(Beginning of Data extracts)

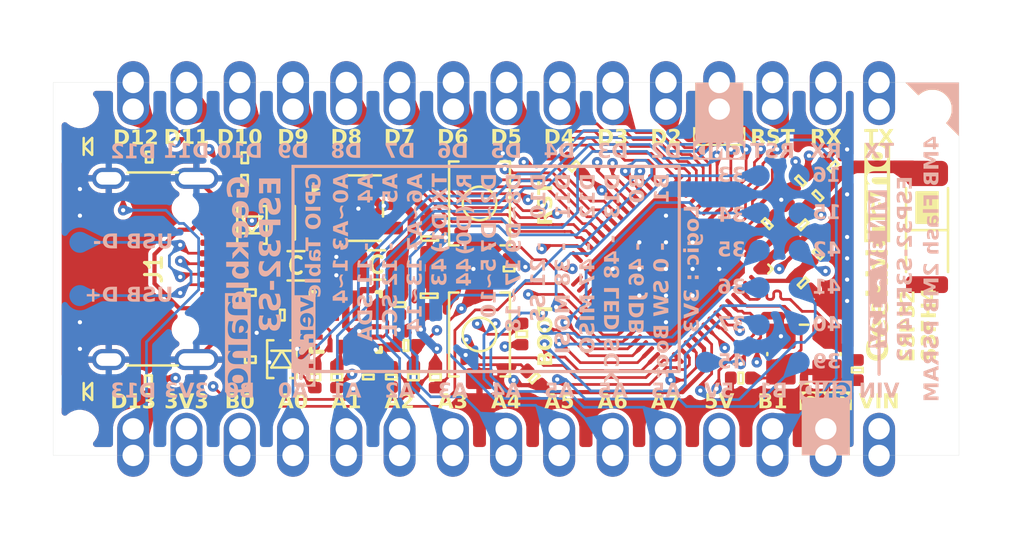
<source format=kicad_pcb>
(kicad_pcb
	(version 20241229)
	(generator "pcbnew")
	(generator_version "9.0")
	(general
		(thickness 1.6062)
		(legacy_teardrops no)
	)
	(paper "User" 99.9998 99.9998)
	(title_block
		(rev "1")
		(company "Geekble")
		(comment 4 "SooDragon")
	)
	(layers
		(0 "F.Cu" signal)
		(4 "In1.Cu" power)
		(6 "In2.Cu" power)
		(2 "B.Cu" signal)
		(13 "F.Paste" user)
		(15 "B.Paste" user)
		(5 "F.SilkS" user "F.Silkscreen")
		(7 "B.SilkS" user "B.Silkscreen")
		(1 "F.Mask" user)
		(3 "B.Mask" user)
		(25 "Edge.Cuts" user)
		(27 "Margin" user)
		(31 "F.CrtYd" user "F.Courtyard")
		(29 "B.CrtYd" user "B.Courtyard")
		(35 "F.Fab" user)
	)
	(setup
		(stackup
			(layer "F.SilkS"
				(type "Top Silk Screen")
				(color "White")
			)
			(layer "F.Paste"
				(type "Top Solder Paste")
			)
			(layer "F.Mask"
				(type "Top Solder Mask")
				(color "Black")
				(thickness 0.01)
			)
			(layer "F.Cu"
				(type "copper")
				(thickness 0.035)
			)
			(layer "dielectric 1"
				(type "prepreg")
				(thickness 0.1)
				(material "FR4")
				(epsilon_r 4.5)
				(loss_tangent 0.02)
			)
			(layer "In1.Cu"
				(type "copper")
				(thickness 0.035)
			)
			(layer "dielectric 2"
				(type "core")
				(thickness 1.2462)
				(material "FR4")
				(epsilon_r 4.5)
				(loss_tangent 0.02)
			)
			(layer "In2.Cu"
				(type "copper")
				(thickness 0.035)
			)
			(layer "dielectric 3"
				(type "prepreg")
				(thickness 0.1)
				(material "FR4")
				(epsilon_r 4.5)
				(loss_tangent 0.02)
			)
			(layer "B.Cu"
				(type "copper")
				(thickness 0.035)
			)
			(layer "B.Mask"
				(type "Bottom Solder Mask")
				(color "Black")
				(thickness 0.01)
			)
			(layer "B.Paste"
				(type "Bottom Solder Paste")
			)
			(layer "B.SilkS"
				(type "Bottom Silk Screen")
				(color "White")
			)
			(copper_finish "HAL lead-free")
			(dielectric_constraints no)
			(castellated_pads yes)
		)
		(pad_to_mask_clearance 0.05)
		(allow_soldermask_bridges_in_footprints no)
		(tenting front back)
		(grid_origin 49.31999 36.11001)
		(pcbplotparams
			(layerselection 0x00000000_00000000_55555555_5755f5ff)
			(plot_on_all_layers_selection 0x00000000_00000000_00000000_00000000)
			(disableapertmacros no)
			(usegerberextensions yes)
			(usegerberattributes no)
			(usegerberadvancedattributes no)
			(creategerberjobfile no)
			(dashed_line_dash_ratio 12.000000)
			(dashed_line_gap_ratio 3.000000)
			(svgprecision 6)
			(plotframeref no)
			(mode 1)
			(useauxorigin no)
			(hpglpennumber 1)
			(hpglpenspeed 20)
			(hpglpendiameter 15.000000)
			(pdf_front_fp_property_popups yes)
			(pdf_back_fp_property_popups yes)
			(pdf_metadata yes)
			(pdf_single_document no)
			(dxfpolygonmode yes)
			(dxfimperialunits yes)
			(dxfusepcbnewfont yes)
			(psnegative no)
			(psa4output no)
			(plot_black_and_white yes)
			(plotinvisibletext no)
			(sketchpadsonfab no)
			(plotpadnumbers no)
			(hidednponfab no)
			(sketchdnponfab yes)
			(crossoutdnponfab yes)
			(subtractmaskfromsilk yes)
			(outputformat 1)
			(mirror no)
			(drillshape 0)
			(scaleselection 1)
			(outputdirectory "./FabricationOutput/Gerber")
		)
	)
	(net 0 "")
	(net 1 "Net-(ANT1-PadFeed)")
	(net 2 "unconnected-(ANT1-PadNC)")
	(net 3 "GND")
	(net 4 "/CHIP_PU")
	(net 5 "+3V3")
	(net 6 "/D13")
	(net 7 "/B0")
	(net 8 "/A0")
	(net 9 "/A1")
	(net 10 "/A2")
	(net 11 "/A3")
	(net 12 "/A4")
	(net 13 "/A5")
	(net 14 "Net-(J1-CC2)")
	(net 15 "Net-(J1-D1+)")
	(net 16 "unconnected-(J1-SBU2-PadB8)")
	(net 17 "Net-(J1-D1-)")
	(net 18 "unconnected-(J1-SBU1-PadA8)")
	(net 19 "Net-(J1-CC1)")
	(net 20 "Net-(LED1-PadA)")
	(net 21 "Net-(LED2-PadA)")
	(net 22 "/USB_N")
	(net 23 "/USB_P")
	(net 24 "/A6")
	(net 25 "/GPIO15")
	(net 26 "VIN")
	(net 27 "/GPIO16")
	(net 28 "/A7")
	(net 29 "/B1")
	(net 30 "/D12")
	(net 31 "/D11")
	(net 32 "/D10")
	(net 33 "/D9")
	(net 34 "/D8")
	(net 35 "/D7")
	(net 36 "/D6")
	(net 37 "/GPIO45")
	(net 38 "/D5")
	(net 39 "/D4")
	(net 40 "/GPIO42")
	(net 41 "/D3")
	(net 42 "/GPIO35")
	(net 43 "/GPIO41")
	(net 44 "/D2")
	(net 45 "/GPIO34")
	(net 46 "/GPIO40")
	(net 47 "/GPIO39")
	(net 48 "/GPIO37")
	(net 49 "/GPIO33")
	(net 50 "/GPIO36")
	(net 51 "/GPIO44{slash}RX")
	(net 52 "/GPIO43{slash}TX")
	(net 53 "Net-(U2-LNA_IN)")
	(net 54 "Net-(C7-Pad2)")
	(net 55 "Net-(U2-XTAL_P)")
	(net 56 "Net-(U2-XTAL_N)")
	(net 57 "/TX")
	(net 58 "unconnected-(U2-SPIHD-Pad30)")
	(net 59 "unconnected-(U2-VDD_SPI-Pad29)")
	(net 60 "unconnected-(U2-SPICS1-Pad28)")
	(net 61 "unconnected-(U2-SPID-Pad35)")
	(net 62 "unconnected-(U2-SPIWP-Pad31)")
	(net 63 "unconnected-(U2-SPICS0-Pad32)")
	(net 64 "unconnected-(U2-SPICLK-Pad33)")
	(net 65 "unconnected-(U2-SPIQ-Pad34)")
	(net 66 "Net-(C6-Pad2)")
	(net 67 "+5V")
	(net 68 "Net-(D2-PadA)")
	(net 69 "Net-(U1-VAUX)")
	(net 70 "Net-(U1-L2)")
	(net 71 "Net-(U1-L1)")
	(net 72 "Net-(U1-EN)")
	(net 73 "Net-(U1-PG)")
	(net 74 "unconnected-(U3-NC-Pad4)")
	(footprint "Connectors:1x1_P2.54_CastellatedPad" (layer "F.Cu") (at 42.97 28.49 90))
	(footprint "Connectors:1x1_P2.54_CastellatedPad" (layer "F.Cu") (at 53.142 28.49 90))
	(footprint "Diodes:LED_0603_White" (layer "F.Cu") (at 30.651 30.268))
	(footprint "Capacitors:C_0402" (layer "F.Cu") (at 45.81999 39.76001))
	(footprint "Resistors:R_0402" (layer "F.Cu") (at 46.16999 41.26001 90))
	(footprint "Connectors:1x1_P2.54_CastellatedPad" (layer "F.Cu") (at 32.81 28.49 90))
	(footprint "Capacitors:C_0402" (layer "F.Cu") (at 50.73 36.11 90))
	(footprint "Connectors:1x1_P2.54_CastellatedPad" (layer "F.Cu") (at 35.35 28.49 90))
	(footprint "Capacitors:C_0402" (layer "F.Cu") (at 39.91999 38.31001))
	(footprint "Marks:ToolingHole_JLCPCB" (layer "F.Cu") (at 30.27 28.49))
	(footprint "Connectors:1x1_P2.54_CastellatedPad" (layer "F.Cu") (at 60.75 28.49 90))
	(footprint "Inductors_Chokes_Transformers:FTC201612S" (layer "F.Cu") (at 40.51999 33.91001))
	(footprint "Resistors:R_0402" (layer "F.Cu") (at 38.39499 37.23501 -90))
	(footprint "Connectors:1x1_P2.54_CastellatedPad" (layer "F.Cu") (at 40.43 43.73 -90))
	(footprint "Embedded_Processors_Controllers:QFN-56-1EP_7x7mm_P0.4mm_EP5.6x5.6mm" (layer "F.Cu") (at 58.209959 36.110015 -135))
	(footprint "Resistors:R_0402" (layer "F.Cu") (at 42.51999 41.26001 -90))
	(footprint "Connectors:1x1_P2.54_CastellatedPad" (layer "F.Cu") (at 55.676 28.49 90))
	(footprint "Capacitors:C_0402" (layer "F.Cu") (at 66.1761 31.218 -45))
	(footprint "Connectors:1x1_P2.54_CastellatedPad" (layer "F.Cu") (at 32.81 43.73 -90))
	(footprint "Connectors:1x1_P2.54_CastellatedPad" (layer "F.Cu") (at 48.074 28.49 90))
	(footprint "Capacitors:C_0805" (layer "F.Cu") (at 44.41999 35.92001))
	(footprint "Marks:ToolingHole_JLCPCB" (layer "F.Cu") (at 70.91 28.49))
	(footprint "Power_Management_ICs:SOT-23-5" (layer "F.Cu") (at 43.81999 33.21001 180))
	(footprint "Capacitors:C_0402" (layer "F.Cu") (at 51.93 41.31 -45))
	(footprint "Connectors:1x1_P2.54_CastellatedPad" (layer "F.Cu") (at 68.37 43.73 -90))
	(footprint "Connectors:1x1_P2.54_CastellatedPad" (layer "F.Cu") (at 48.05 43.73 -90))
	(footprint "Resistors:R_0402" (layer "F.Cu") (at 38.11999 31.88501))
	(footprint "Resistors:R_0402" (layer "F.Cu") (at 33.572 30.776))
	(footprint "Capacitors:C_0402" (layer "F.Cu") (at 53.82999 31.21001 -45))
	(footprint "Capacitors:C_0402" (layer "F.Cu") (at 63.036 33.951 -135))
	(footprint "Pushbutton_Switches_Relays:TS-1088-AR020" (layer "F.Cu") (at 49.32 39.2342 90))
	(footprint "Pushbutton_Switches_Relays:TS-1088-AR020" (layer "F.Cu") (at 49.32 32.9858 -90))
	(footprint "Capacitors:C_0402" (layer "F.Cu") (at 44.01999 41.26001 90))
	(footprint "Connectors:1x1_P2.54_CastellatedPad" (layer "F.Cu") (at 37.89 43.73 -90))
	(footprint "Capacitors:C_0603" (layer "F.Cu") (at 46.94499 34.66001 90))
	(footprint "Capacitors:C_0402" (layer "F.Cu") (at 65.4606 35.3988 -135))
	(footprint "Inductors_Chokes_Transformers:L_0402"
		(layer "F.Cu")
		(uuid "53337faa-0aa7-4008-ab31-cb153f492b2e")
		(at 65.4557 32.6172 -135)
		(descr "L0402, 1005 Metric")
		(tags "Inductor")
		(property "Reference" "L1"
			(at -0.120789 1.077631 45)
			(layer "F.SilkS")
			(hide yes)
			(uuid "85b02d95-2c0b-4408-853a-2319fa356809")
			(effects
				(font
					(size 0.8 0.8)
					(thickness 0.153)
				)
			)
		)
		(property "Value" "2.7nH,800mA,120mR"
			(at 0 0.1016 45)
			(layer "F.Fab")
			(uuid "28834f04-f4f8-407d-af74-4388a150d464")
			(effects
				(font
					(size 0.1 0.1)
					(thickness 0.01)
					(italic yes)
				)
			)
		)
		(property "Datasheet" "https://www.lcsc.com/datasheet/lcsc_datasheet_2304140030_Murata-Electronics-LQG15HS2N7S02D_C77108.pdf"
			(at 0 0 225)
			(layer "F.Fab")
			(hide yes)
			(uuid "d3220a34-3e66-4f2e-94cd-f2637718827f")
			(effects
				(font
					(size 1.27 1.27)
					(thickness 0.15)
				)
			)
	
... [1842815 chars truncated]
</source>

(End of Data extracts)

▶ Directive
Search the listing for the word "Bottom" and return each line that holds it.

▶ Result
				(type "Bottom Solder Mask")
				(type "Bottom Solder Paste")
				(type "Bottom Silk Screen")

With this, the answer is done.